Published today, the report argues that recent changes to the national curriculum – while welcome – will fall short without a coordinated programme of support spanning teacher training, exams, school inspections and learning resources.
The recommendations follow discussions with more than 40 professional bodies and teaching organisations and come in response to the government’s Curriculum and Assessment Review.
From Curriculum Change to Classroom Reality
Professor Andrew Charlton-Perez, climate scientist at the University of Reading and chair of the National Climate Education Action Plan, said the challenge now is delivery.
“Climate change touches every part of our lives, so it makes sense that it should touch every part of the education young people receive,” he said. While reforms to Science, Geography and Design and Technology are positive, he warned there is still “distance left to travel to ensure that the education system can deliver on these reforms.”

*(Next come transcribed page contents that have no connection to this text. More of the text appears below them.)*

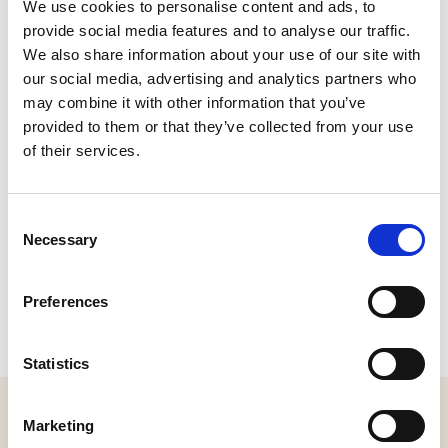
We use cookies to personalise content and ads, to
Raadhuisplein 2, 5141 KH Waalwijk
provide social media features and to analyse our traffic.
Plan je route
We also share information about your use of our site with
our social media, advertising and analytics partners who
may combine it with other information that you’ve
provided to them or that they’ve collected from your use
of their services.
Consent
Necessary
Selection
Preferences
Statistics
MELD JE AAN VOOR ONZE NIEUWSBRIEF
Marketing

The report calls for climate and sustainability to be embedded across subjects – not siloed – and for inspection body Ofsted to reflect schools’ sustainability efforts within its framework.
The Ten Priorities
The plan identifies ten areas requiring urgent action:
- Quality-controlling classroom resources – making sure materials from major publishers are accurate, up to date and adaptable for local use
- Reforming exam specifications – ensuring climate and nature are examined across multiple subjects, with specifications that can be updated as the science develops
- Expanding enrichment opportunities – ensuring all students have equal access to climate-related activities outside the classroom
- Supporting teachers – better training and resources across all subjects, including guidance on handling controversial issues in the classroom
- Defining essential content – making the basics of climate change causes, consequences and solutions compulsory for every student
- Keeping the focus on solutions – more emphasis on renewable energy, nature restoration and green careers in lessons, training and exams
- Improving coherence and sequencing – clearer links between subjects and year groups to avoid repetition and build on prior learning
- Embedding green skills – weaving data, digital and critical thinking skills into climate and nature teaching across all subjects
- Strengthening the wider community – closer working between publishers, subject experts, industry and young people
- Applying a climate lens to every subject – bringing climate and nature into subjects beyond the obvious ones, and ensuring it is covered in teacher training from the start
A 2031 Vision
The report concludes with a vision of what a fully reformed system could look like by 2031 – one where climate literacy is universal, teaching is consistent and young people are equipped with the knowledge and skills to navigate a low-carbon future.
Contributors include the Royal Meteorological Society, University College London, the Royal Geographical Society and Cambridge University Press & Assessment, among others.
Their message is clear: curriculum reform is only the first step. Without sustained, system-wide backing, climate education risks remaining an aspiration rather than a lived reality in schools.